Given passage:
Segment Open
AI is never human-like

by Dorian Minors

March 14, 2025

Analects  |  Newsletter

Excerpt: People treat lots of stuff like they treat humans. AI is one of them. We talk about how human-like they are. How long until their ‘intelligence’ is like our intelligence. How long until they start doing human things, like murdering their competitors. Things like this. But AI isn’t even approaching human-like. In two very fundamental ways. And until those things change, they’ll continue to be completely incomprehensible to us.

AI has human-like output, but a very different environment and different values for than environment, and until all three align, they will never actually be human-like.

A while ago, I wrote an article about how AI isn’t that scary. Some of the reasons I’m not so worried about the stuff people keep telling me I should be worried about. Of the musings, only one is particularly well-informed—the one about whether AI will make us go extinct:

It seems pretty natural for people to assume that AI will get smart, then kill us. At the beginning of the video I linked up top, they flash:

50% of AI researchers believe there’s a 50% or greater chance humans go extinct from our inability to control AI

Now, again, this whole speculation is a true unknown, in the sense that we know of nothing like it happening before, so these percentages are meaningless regardless of whether they’re AI researchers or not.

A better way to think of this would be to think of it from the perspective of a consciousness researcher …

… when an AI becomes sentient, we have this intuition that it will end up having an awareness that is basically human. Humans go around killing off other humans and animals that threaten their resources, so when AI gets smart, maybe it’ll do that to us …

… This seems utterly unlikely, to me.

And then I go on to talk about how prevailing views on how consciousness works don’t really lead me to believe that AI will ‘think’ anything like humans, so there’s no real reason to expect them to get genocidal in the manner than humans are apt to.

I wanted to have another go at that, inspired by this excellent, if a little oddball article.

Not the AI won’t kill us bit, but the AI doesn’t ‘think’ like us bit.

Consciousness depends on experience which depends on purpose

There is a non-materialist view of consciousness—that the mind is a very different thing to the body. Maybe it’s part of a soul or a spirit that inhabits a body, rather than something that is entirely one with a body. That’s not the kind of view of consciousness I’m talking about here. I don’t really have good intuitions about what makes a non-material consciousness happen.1

But a material consciousness is one that depends on the world it lives in, and are two broad categories of view here. The first is to think that consciousness is some by-product of the brain. The brain processes the world, and somehow, from that, emerges the mind. Or you think consciousness is an illusion. Like a movie isn’t actually moving, it’s just a series of images flashed so fast that you see them as motion, consciousness isn’t actually conscious, it’s snapshots of processing that happen so fast they seem like consciousness.
Segment Closed
Aim of the exercise:
Reproduce the AI essay word for word, everything from "And then I go" down to "little oddball article.".

Items from a data source:
Segment Open
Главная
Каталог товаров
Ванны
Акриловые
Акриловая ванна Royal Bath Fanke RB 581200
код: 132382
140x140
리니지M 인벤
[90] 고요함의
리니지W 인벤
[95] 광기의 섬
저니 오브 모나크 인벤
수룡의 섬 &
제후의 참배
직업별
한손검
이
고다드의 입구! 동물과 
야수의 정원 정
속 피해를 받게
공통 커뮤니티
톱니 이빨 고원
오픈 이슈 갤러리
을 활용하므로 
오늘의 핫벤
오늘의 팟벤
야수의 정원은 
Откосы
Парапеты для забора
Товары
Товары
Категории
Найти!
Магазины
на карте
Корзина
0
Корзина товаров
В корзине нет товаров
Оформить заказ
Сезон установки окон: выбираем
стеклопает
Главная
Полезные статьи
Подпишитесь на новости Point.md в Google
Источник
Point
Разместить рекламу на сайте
Segment Closed
Segment Open
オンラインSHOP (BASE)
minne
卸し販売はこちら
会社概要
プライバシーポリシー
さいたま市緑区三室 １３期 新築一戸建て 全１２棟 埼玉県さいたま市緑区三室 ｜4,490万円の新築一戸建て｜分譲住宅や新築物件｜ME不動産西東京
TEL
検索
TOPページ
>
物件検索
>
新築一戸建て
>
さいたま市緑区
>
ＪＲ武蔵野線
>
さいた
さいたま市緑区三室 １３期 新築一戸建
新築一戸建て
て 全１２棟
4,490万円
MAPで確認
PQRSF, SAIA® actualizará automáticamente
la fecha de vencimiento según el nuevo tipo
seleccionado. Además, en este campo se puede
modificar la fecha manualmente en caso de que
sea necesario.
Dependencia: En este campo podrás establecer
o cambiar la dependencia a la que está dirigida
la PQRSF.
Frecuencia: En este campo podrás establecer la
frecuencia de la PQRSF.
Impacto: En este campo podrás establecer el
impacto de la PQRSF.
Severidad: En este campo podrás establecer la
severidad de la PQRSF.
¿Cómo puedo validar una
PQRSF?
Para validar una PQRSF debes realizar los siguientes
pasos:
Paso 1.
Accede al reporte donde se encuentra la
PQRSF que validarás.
Segment Closed
Result:
And then I go on to talk about how prevailing views on how consciousness works don’t really lead me to believe that AI will ‘think’ anything like humans, so there’s no real reason to expect them to get genocidal in the manner than humans are apt to.

I wanted to have another go at that, inspired by this excellent, if a little oddball article.